*** Opening Source text ***

# Jet Ski's



## Greenjeans (Jul 6, 2008)

Was just wondering how far out in the Gulf you have seen Jet Skiers. I was about 14 miles out from the Pensacola Pass in the area of Greens hole on Monday and saw the darndest thing. A jet skier riding along like it was nothing. I had to blink twice when i saw him. What kind of fuel range do those things have anyway?:usaflag


----------



## H2OMARK (Oct 2, 2007)

Saw a fella out at the sinking of the Oriskany. He did have a fuel jug strapped to his jetski. Also had about 3 cases of beer strapped to it.


----------



## true-king (Oct 2, 2007)

I think I saw the same guy last weekend. We were 15 miles out and he was heading south on his wave runner! I got a pic, I'll see if I can find it...


----------



## WW2 (Sep 28, 2007)

I have been thinking about it honestly. I had been thinking about hitting close in spots on one, not to mention I bet you could deck it out for somoe killer inshore action. My questions about Jet Ski's are range and maintenance costs.


----------



## true-king (Oct 2, 2007)

I've fished inshore on mine and caught everything from bull reds to large jack crevalle to gator trout. I just don't think it's a good idea to be venturing too farout into the gulf on one.

*** Closing Source text ***

## What this exercise asks
1 - In the jet ski thread, what did the rider seen at the sinking of the Oriskany have strapped to his jet ski?
2 - Please repeat the stretch of the jet ski thread that begins with "## WW2 (Sep" and ends with "and maintenance costs.".
The material has no connection to the jet ski thread.

*** Opening Dataset extract ***

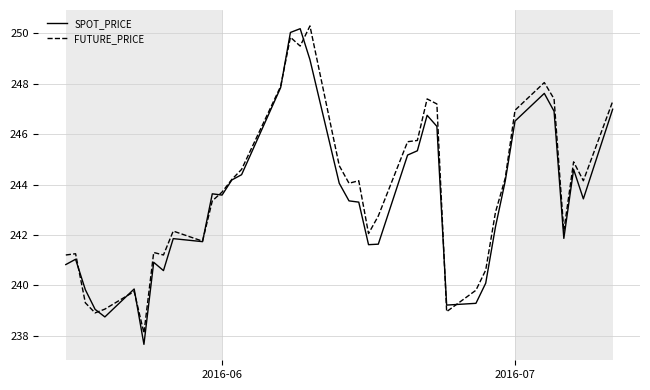

What is the smallest value displayed?

237.7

*** Closing Dataset extract ***

## Replies
1 - A fuel jug and about 3 cases of beer.

2 -
## WW2 (Sep 28, 2007)

I have been thinking about it honestly. I had been thinking about hitting close in spots on one, not to mention I bet you could deck it out for somoe killer inshore action. My questions about Jet Ski's are range and maintenance costs.